## Work task A
Summarize the passage about Sumantra Ghoshal in two sentences.
## Work task B
Write what comes next in the passage about Sumantra Ghoshal, picking up after its last sentence.

## Document passage
────────

Sumantra Ghoshal (26 September 1948 – 3 March 2004) was an Indian scholar and educator.[1] He served as a Professor of Strategic and International Management at the London Business School, and was the founding Dean of the Indian School of Business in Hyderabad. Ghoshal met Christopher Bartlett while he was a PhD student at Harvard. Both of whom have gone on to become frequent contributors at Harvard Business Review and both have collaborated in writing several influential books and articles relating to leadership and organization managements.[2]

His Managing Across Borders: The Transnational Solution,[3] co-authored with Christopher A. Bartlett, has been listed in the Financial Times as one of the 50 most influential management books, and has been translated into nine languages.


Born in Calcutta, Ghoshal attended the Ballygaunge Government High School, and graduated from Delhi University with Physics major and at the Indian Institute of Social Welfare and Business Management.[4]

Ghoshal started his career in industry. He worked for Indian Oil Corporation, rising through the management ranks before moving to the United States on a Fulbright Fellowship and Humphrey Fellowship[5] in 1981. Ghoshal was awarded an S.M. and a PhD from the MIT Sloan School of Management in 1983 and 1985 respectively, and was also awarded a D.B.A. degree from Harvard Business School in 1986. He worked on these degrees at the same time, writing two distinct dissertations on two different topics.

Ghoshal specialized in Strategic and International Management, often talked about leadership structures and organizational change in large multinational entities. He made a significant contribution to the field of management. He was an influential figure serving on various editorial boards of distinguished journals such as the Academy of Management Review and the European Management Journal. Ghoshal played a significant role in major companies in India and globally, serving as the Chairman Supervisory Board of Duncan-Goenka and held a position on the board of entities like Mahindra-British Telecom.[1]

In 1985, Ghoshal joined INSEAD Business School in France and wrote a stream of influential articles and books. In 1994, he joined the London Business School. Ghoshal was a Fellow of the Advanced Institute of Management Research (AIM) in the United Kingdom and a Professor of Strategic and International Management at the London Business School. He served as a member of The Committee of Overseers of the Harvard Business School.[6]


  • The Differential Network: Organizing the Multinational Corporation for Value Creation, a book he co-authored with Nitin Nohria, won the George Terry Book Award in 1997.
  • The Individualized Corporation:A Fundamentally New Approach to Management, co-authored with Christopher A. Bartlett, won the Igor Ansoff Award in 1997, and has been translated into seven languages.

────────

## Data provided

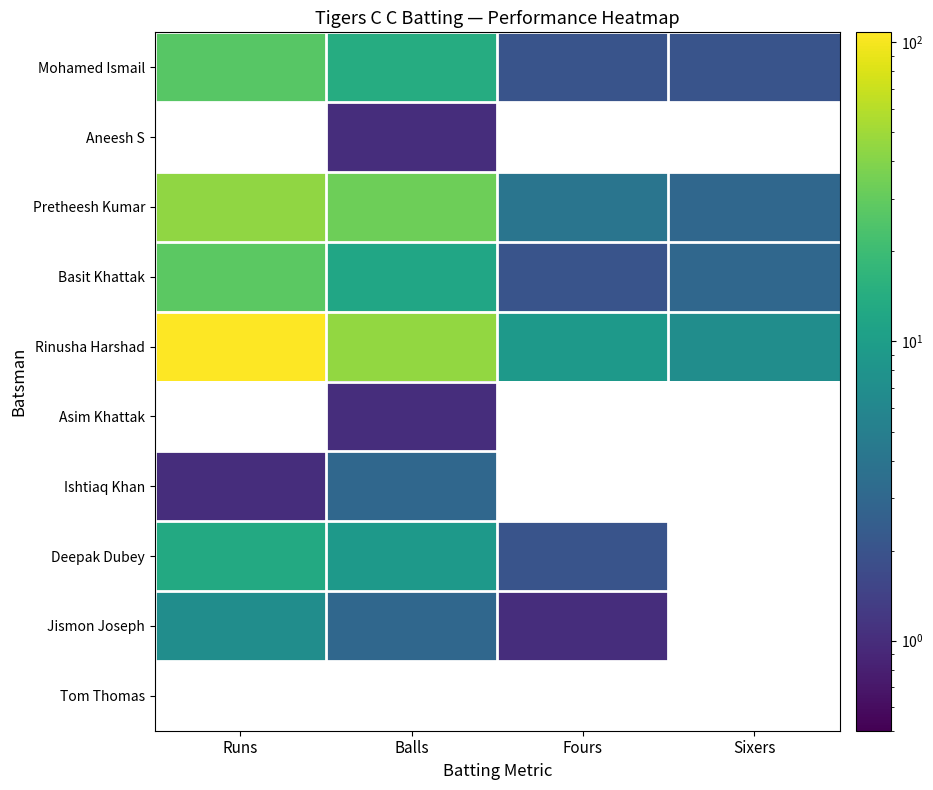

Count the number of categories in the chart.

4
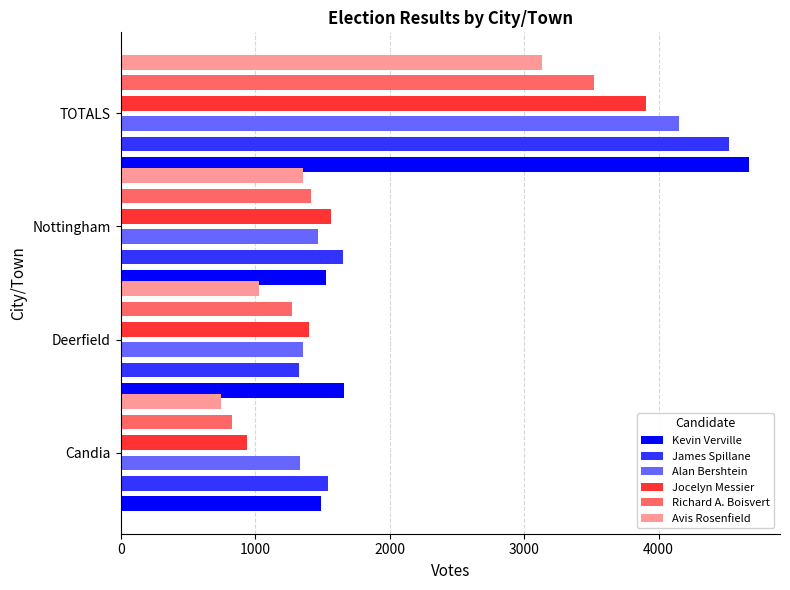

What are all the series names shown in the legend?

Kevin Verville, James Spillane, Alan Bershtein, Jocelyn Messier, Richard A. Boisvert, Avis Rosenfield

────────

## Exercise result A
Sumantra Ghoshal (1948–2004) was an Indian scholar and educator who worked at Indian Oil Corporation, earned degrees from MIT Sloan and Harvard Business School, and then joined INSEAD and later the London Business School. He wrote influential management books, several with Christopher A. Bartlett, and was the founding Dean of the Indian School of Business in Hyderabad.

## Exercise result B
  • His last book Managing Radical Change, won the Management Book of the Year award in India. He was described by The Economist as 'Euroguru'.[7]
  • He ranks 40th on the list of Top 50 business intellectuals published by the Accenture consulting company in 2002.[8]
  • In 2002, Ghosha and Bartlett were presented with the Award on Leadership and Corporate Governance from the Association of Executive Search and Leadership Consultants (AESC) for their collaborative article “Building Competitive Advantage Through People.”[9]


Ghoshal developed most of his theories from his personal interactions with managers worldwide. Ghoshal made a controversial theory that companies should not be involve in corporate social responsibilities describing it as “old, tired, and to my mind, useless”. He explains that building infrastructure should be the responsibility of the government. Ghoshal concluded his explanation by saying job creation, innovation, and economic prosperity is itself a significant societal contribution.[10]

Ghoshal's early work focused on the matrix structure in multinational organizations, and the "conflict and confusion" that reporting along both geographical and functional lines created. His later work is more ambitious, and hence perhaps more important – the idea that it is necessary to halt economics from taking over management. This, he theorised, is important since firms do not play on the periphery of human life today, but have taken a central role.

Forms of the international enterprise[edit]

In collaboration with Christopher A. Bartlett, Ghoshal researched successful enterprises on international markets. They found three types of internationalization, differing in structural approach and strategic capabilities. The types were dubbed Multinational, Global and International.

Multinational Enterprise Global Enterprise International Enterprise
Strategic competency responsiveness efficiency i.e. output per unit of input transfer of learning
Structures loose federations of enterprises; national subsidiaries solve all operative tasks and some strategical. tightly centralized enterprise; national subsidiaries primarily seen as distribution centres; all strategic and many operative decisions centralized Somewhere in between multinational and global enterprises; some strategic areas centralized, some decentralized
Samples Unilever, ITT Exxon, Toyota IBM, Ericsson

Due to an ever-faster changing environment, Bartlett and Ghoshal see a further need for adaptation with a drive toward a company, that masters not one, but all three of the strategic capabilities of the named types. The ideal-type thus created, they dubbed the transnational enterprise.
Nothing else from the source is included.